◆ **EXERCISE**: Reproduce word for word the lines of the listing from the one containing "imewa Yogyakarta yang mempunyai potensi Hutan" through the end of the listing. Leave the pictures out.
================================
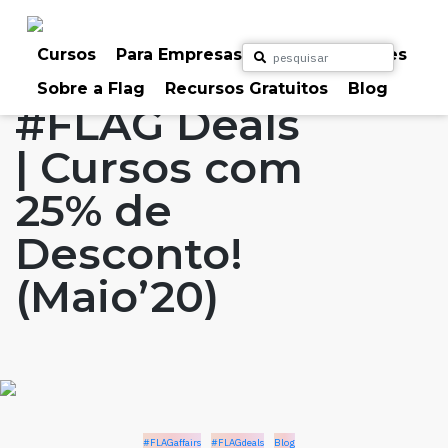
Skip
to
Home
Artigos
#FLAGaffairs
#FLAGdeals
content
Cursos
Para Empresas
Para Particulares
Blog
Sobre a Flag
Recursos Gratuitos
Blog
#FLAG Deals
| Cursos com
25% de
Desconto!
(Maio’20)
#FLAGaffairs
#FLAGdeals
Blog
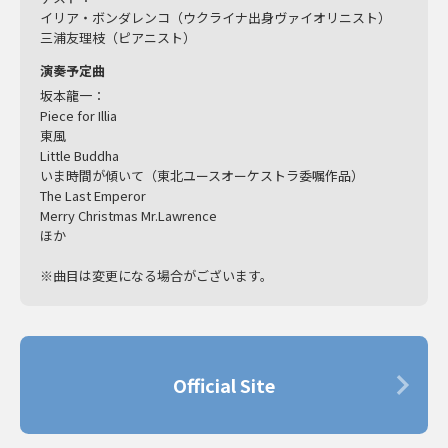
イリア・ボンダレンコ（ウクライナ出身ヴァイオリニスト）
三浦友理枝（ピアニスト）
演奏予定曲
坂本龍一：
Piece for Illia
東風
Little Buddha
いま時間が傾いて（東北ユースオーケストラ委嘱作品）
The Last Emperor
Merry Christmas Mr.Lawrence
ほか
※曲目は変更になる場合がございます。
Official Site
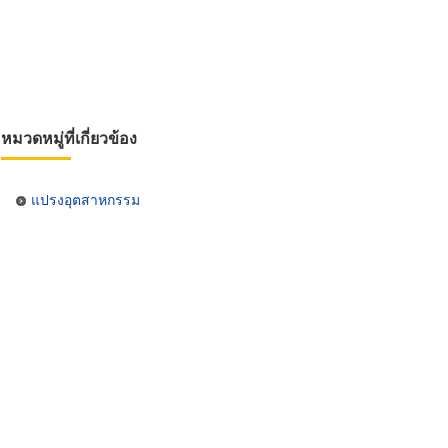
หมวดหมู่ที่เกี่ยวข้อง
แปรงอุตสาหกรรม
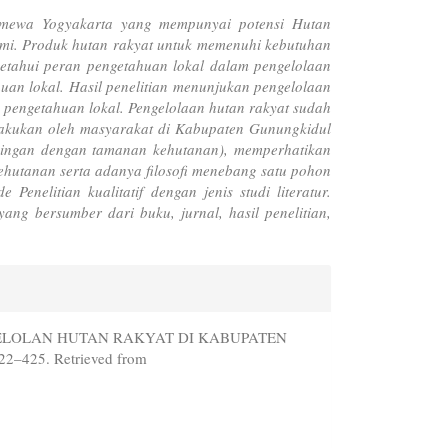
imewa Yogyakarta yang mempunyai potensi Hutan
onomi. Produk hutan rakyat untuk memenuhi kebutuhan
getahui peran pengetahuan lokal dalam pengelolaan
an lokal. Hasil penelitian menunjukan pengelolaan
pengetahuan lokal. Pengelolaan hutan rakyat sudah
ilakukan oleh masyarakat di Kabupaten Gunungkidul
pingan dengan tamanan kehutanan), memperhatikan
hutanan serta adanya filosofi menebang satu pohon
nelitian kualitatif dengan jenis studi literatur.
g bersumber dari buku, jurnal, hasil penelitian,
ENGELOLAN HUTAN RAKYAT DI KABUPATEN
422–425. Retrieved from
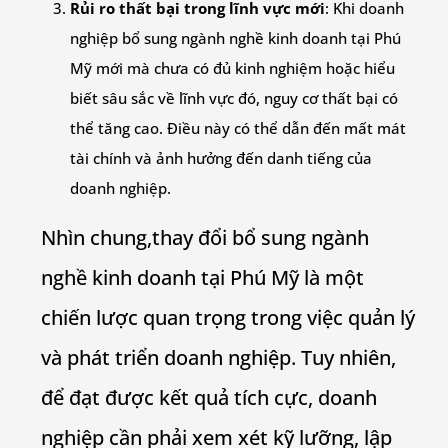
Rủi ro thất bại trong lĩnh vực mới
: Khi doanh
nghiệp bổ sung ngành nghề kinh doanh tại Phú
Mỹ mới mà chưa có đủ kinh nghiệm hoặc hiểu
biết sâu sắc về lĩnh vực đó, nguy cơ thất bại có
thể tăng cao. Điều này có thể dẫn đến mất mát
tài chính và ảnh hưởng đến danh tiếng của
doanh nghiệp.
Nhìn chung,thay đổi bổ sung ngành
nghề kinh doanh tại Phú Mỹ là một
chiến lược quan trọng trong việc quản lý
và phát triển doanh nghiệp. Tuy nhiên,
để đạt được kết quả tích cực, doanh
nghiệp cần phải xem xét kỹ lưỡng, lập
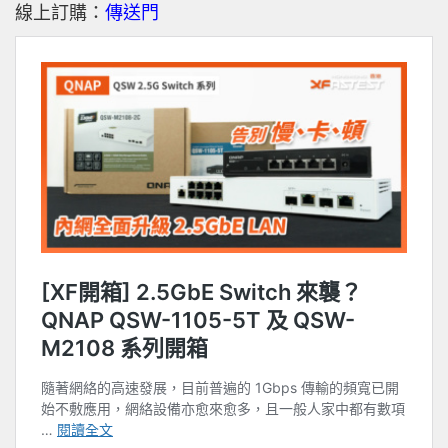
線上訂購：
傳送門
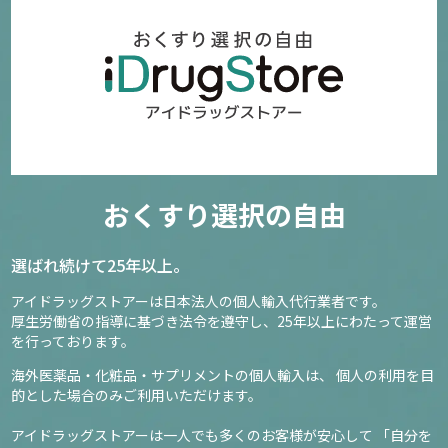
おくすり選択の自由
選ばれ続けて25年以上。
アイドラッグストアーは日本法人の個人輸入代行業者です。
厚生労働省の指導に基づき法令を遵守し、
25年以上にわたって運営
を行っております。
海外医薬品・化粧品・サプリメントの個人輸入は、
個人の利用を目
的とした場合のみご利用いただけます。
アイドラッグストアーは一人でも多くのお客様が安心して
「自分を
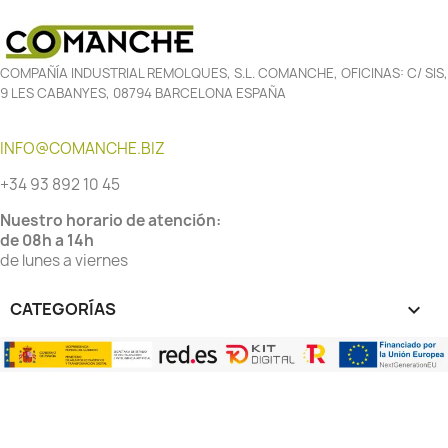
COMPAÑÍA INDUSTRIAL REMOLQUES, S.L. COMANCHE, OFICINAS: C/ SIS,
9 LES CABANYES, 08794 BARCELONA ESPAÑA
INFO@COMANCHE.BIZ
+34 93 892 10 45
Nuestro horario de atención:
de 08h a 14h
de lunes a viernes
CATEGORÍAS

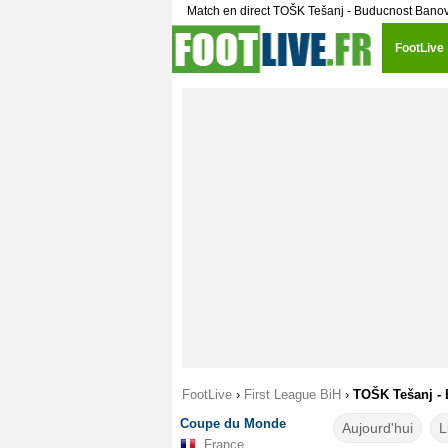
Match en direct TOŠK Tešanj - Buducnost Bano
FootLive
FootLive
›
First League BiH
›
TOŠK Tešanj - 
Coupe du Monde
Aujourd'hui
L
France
================================
◆ **RESULT OF THIS EXERCISE**:
imewa Yogyakarta yang mempunyai potensi Hutan
onomi. Produk hutan rakyat untuk memenuhi kebutuhan
getahui peran pengetahuan lokal dalam pengelolaan
an lokal. Hasil penelitian menunjukan pengelolaan
pengetahuan lokal. Pengelolaan hutan rakyat sudah
ilakukan oleh masyarakat di Kabupaten Gunungkidul
pingan dengan tamanan kehutanan), memperhatikan
hutanan serta adanya filosofi menebang satu pohon
nelitian kualitatif dengan jenis studi literatur.
g bersumber dari buku, jurnal, hasil penelitian,
ENGELOLAN HUTAN RAKYAT DI KABUPATEN
422–425. Retrieved from
Rủi ro thất bại trong lĩnh vực mới
: Khi doanh
nghiệp bổ sung ngành nghề kinh doanh tại Phú
Mỹ mới mà chưa có đủ kinh nghiệm hoặc hiểu
biết sâu sắc về lĩnh vực đó, nguy cơ thất bại có
thể tăng cao. Điều này có thể dẫn đến mất mát
tài chính và ảnh hưởng đến danh tiếng của
doanh nghiệp.
Nhìn chung,thay đổi bổ sung ngành
nghề kinh doanh tại Phú Mỹ là một
chiến lược quan trọng trong việc quản lý
và phát triển doanh nghiệp. Tuy nhiên,
để đạt được kết quả tích cực, doanh
nghiệp cần phải xem xét kỹ lưỡng, lập
線上訂購：
傳送門
おくすり選択の自由
選ばれ続けて25年以上。
アイドラッグストアーは日本法人の個人輸入代行業者です。
厚生労働省の指導に基づき法令を遵守し、
25年以上にわたって運営
を行っております。
海外医薬品・化粧品・サプリメントの個人輸入は、
個人の利用を目
的とした場合のみご利用いただけます。
アイドラッグストアーは一人でも多くのお客様が安心して
「自分を
COMPAÑÍA INDUSTRIAL REMOLQUES, S.L. COMANCHE, OFICINAS: C/ SIS,
9 LES CABANYES, 08794 BARCELONA ESPAÑA
INFO@COMANCHE.BIZ
+34 93 892 10 45
Nuestro horario de atención:
de 08h a 14h
de lunes a viernes
CATEGORÍAS

Match en direct TOŠK Tešanj - Buducnost Bano
FootLive
FootLive
›
First League BiH
›
TOŠK Tešanj - 
Coupe du Monde
Aujourd'hui
L
France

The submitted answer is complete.